Having spoken to his father first, and now to his disciples, the Lord turns to the whole world, and lets his heart overflow:—St Matthew alone has saved for us the eternal cry:—’Come unto me all ye that labour and are heavy laden, and I will give you rest.’—’I know the Father; come then to me, all ye that labour and are heavy laden.’ He does not here call those who want to know the Father; his cry goes far beyond them; it reaches to the ends of the earth. He calls those who are weary; those who do not know that ignorance of the Father is the cause of all their labour and the heaviness of their burden. ‘Come unto me,’ he says, ’and I will give you rest.’
This is the Lord’s own form of his gospel, more intensely personal and direct, at the same time of yet wider inclusion, than that which, at Nazareth, he appropriated from Isaiah; differing from it also in this, that it is interfused with strongest persuasion to the troubled to enter into and share his own eternal rest. I will turn his argument a little. ’I have rest because I know the Father. Be meek and lowly of heart toward him as I am; let him lay his yoke upon you as he lays it on me. I do his will, not my own. Take on you the yoke that I wear; be his child like me; become a babe to whom he can reveal his wonders. Then shall you too find rest to your souls; you shall have the same peace I have; you will be weary and heavy laden no more. I find my yoke easy, my burden light.’

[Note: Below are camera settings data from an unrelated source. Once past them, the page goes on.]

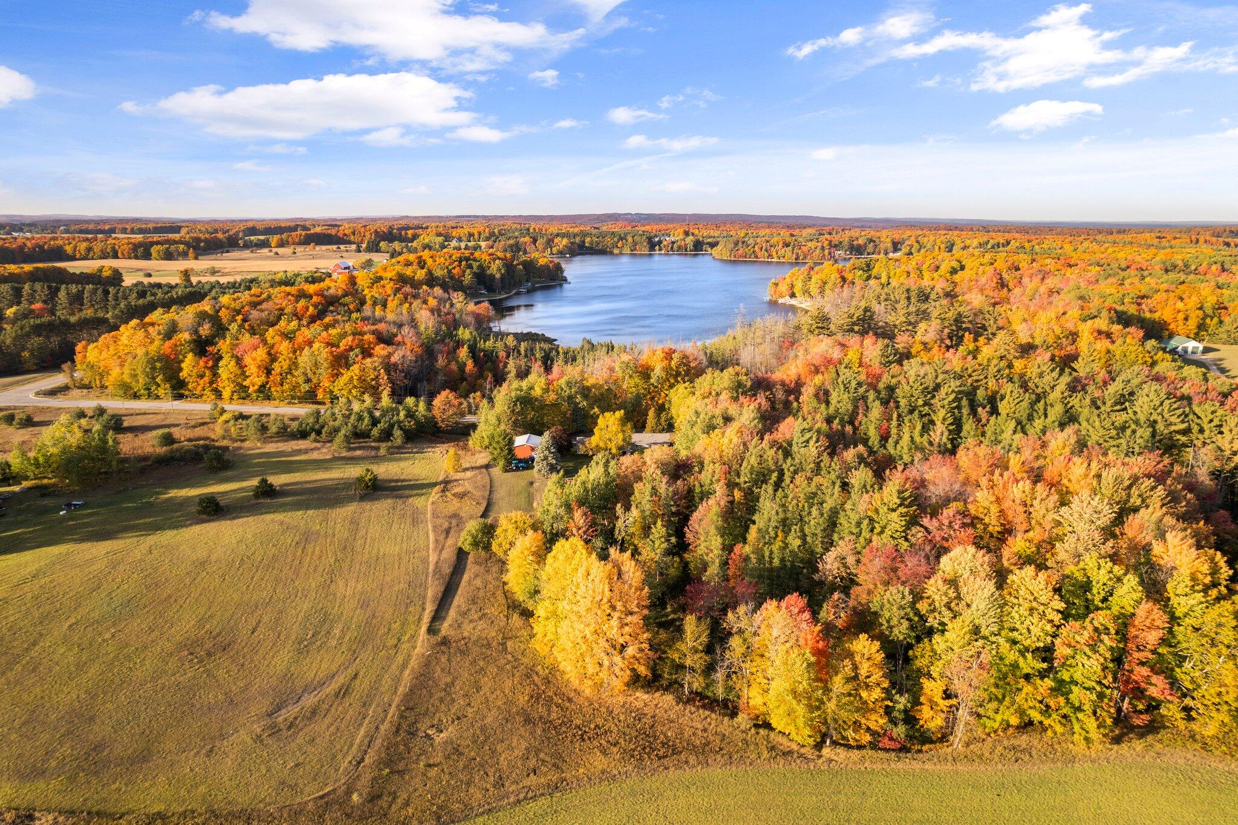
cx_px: 619
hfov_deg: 78.6
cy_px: 412
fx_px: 756
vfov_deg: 57.2
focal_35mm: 22
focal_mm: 8.38
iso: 100
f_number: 2.8
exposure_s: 1/500
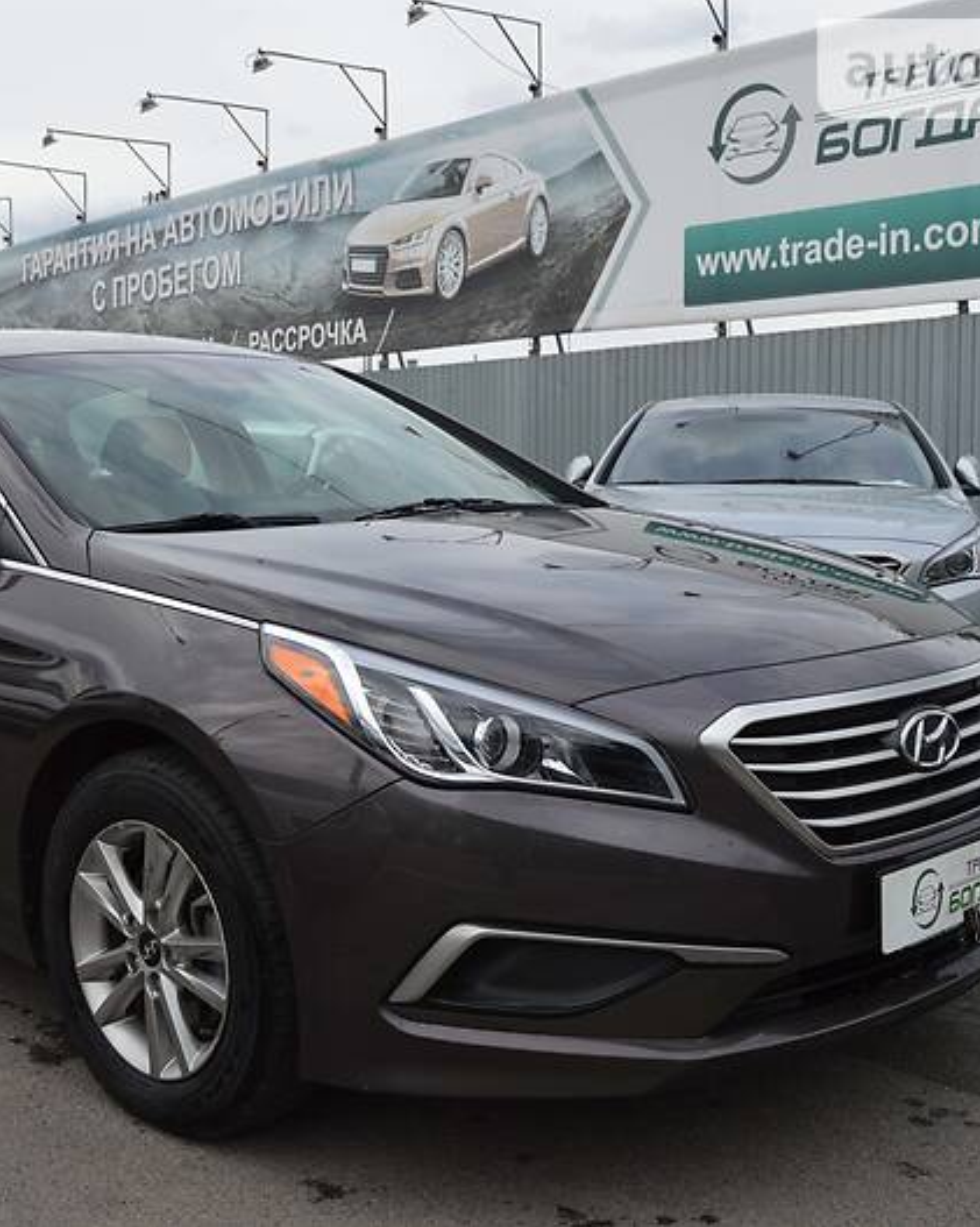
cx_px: 256
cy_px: 610
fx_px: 1705
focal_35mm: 47
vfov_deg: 39.6
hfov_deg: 31.5
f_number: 7.1
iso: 100
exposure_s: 1/200
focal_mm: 22
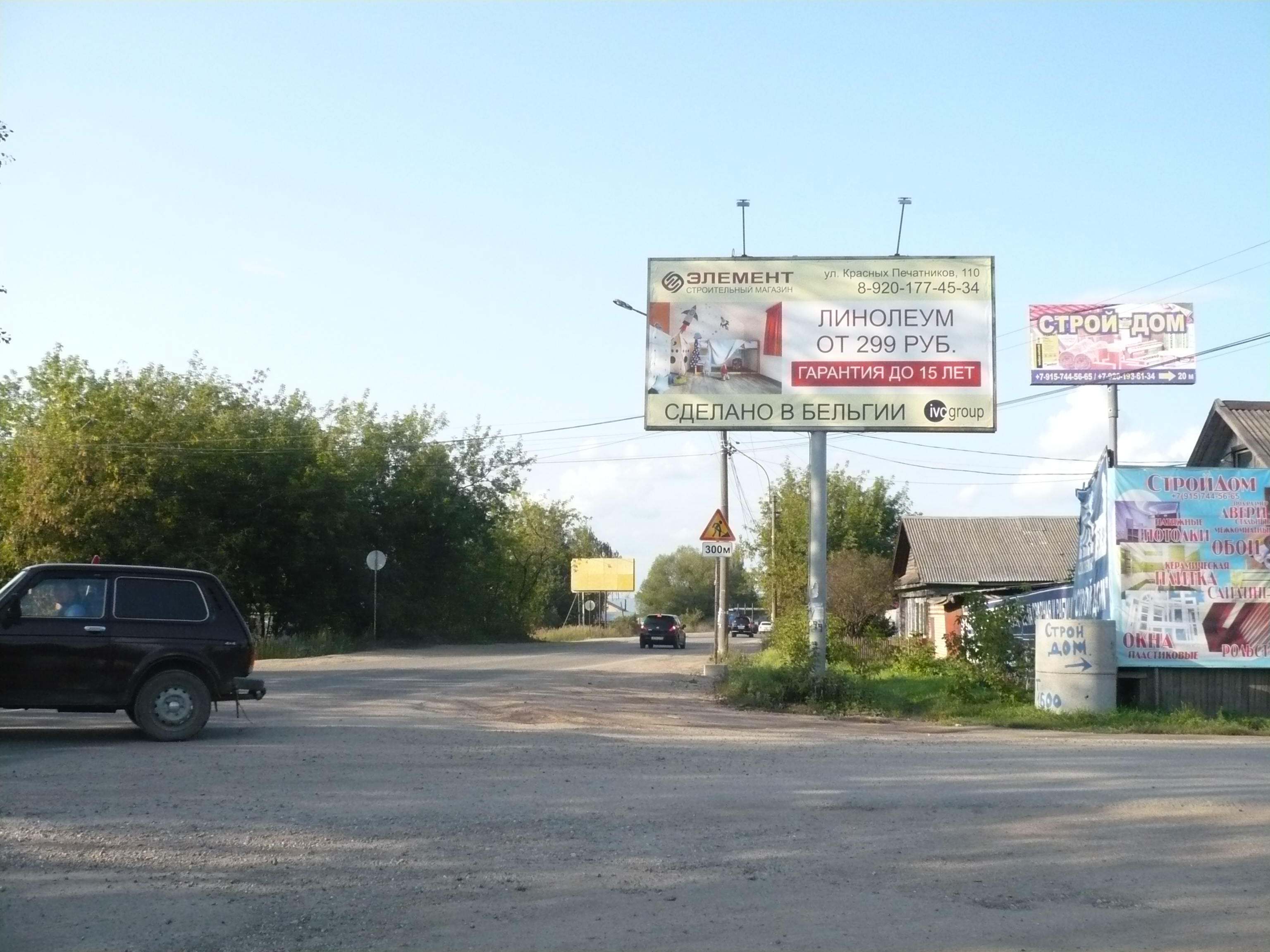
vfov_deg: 40.7
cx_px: 635
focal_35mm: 35
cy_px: 476
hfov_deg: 52.6
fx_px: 1284
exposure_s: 1/320
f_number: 8
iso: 400
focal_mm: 5.8
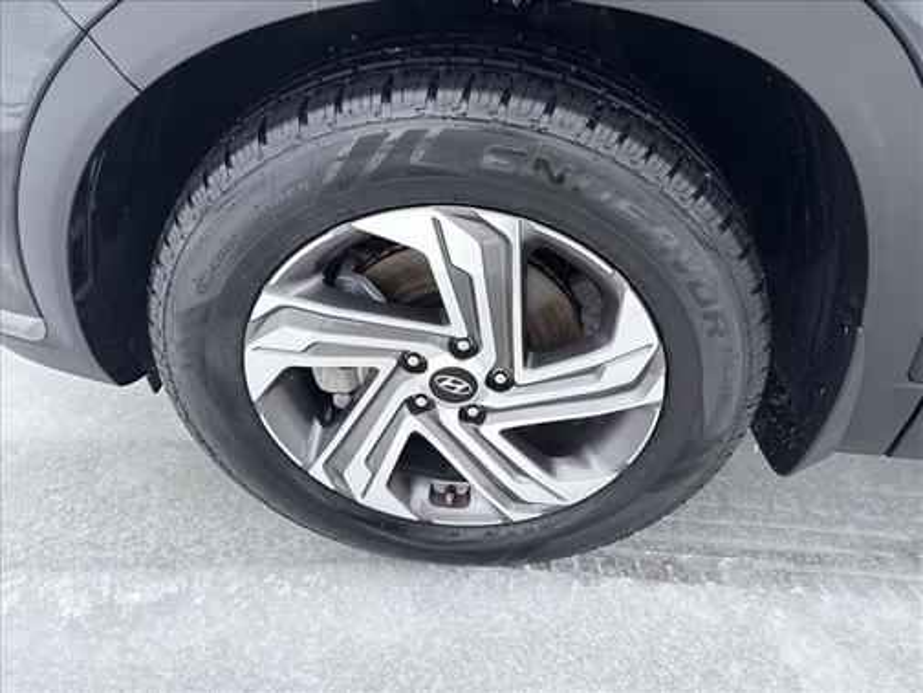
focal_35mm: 26
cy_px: 346
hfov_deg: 67.3
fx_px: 693
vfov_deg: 53.1
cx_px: 462
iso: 50
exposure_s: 1/660
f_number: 1.6
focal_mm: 5.96
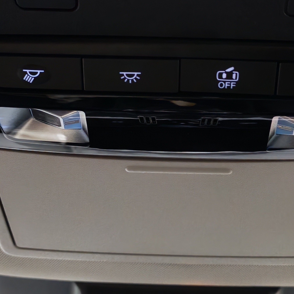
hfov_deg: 23.6
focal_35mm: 73
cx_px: 178
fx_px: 701
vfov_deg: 23.5
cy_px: 83
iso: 2000
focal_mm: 6.12
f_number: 1.9
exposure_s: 1/33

We must not imagine that, when the Lord says, ‘Take my yoke upon you,’ he means a yoke which he lays on those that come to him; ‘my yoke’ is the yoke he wears himself, the yoke his father lays upon him, the yoke out of which, that same moment, he speaks, bearing it with glad patience. ’You must take on you the yoke I have taken: the Father lays it upon us.’
The best of the good wine remains; I have kept it to the last. A friend pointed out to me that the Master does not mean we must take on us a yoke like his; we must take on us the very yoke he is carrying.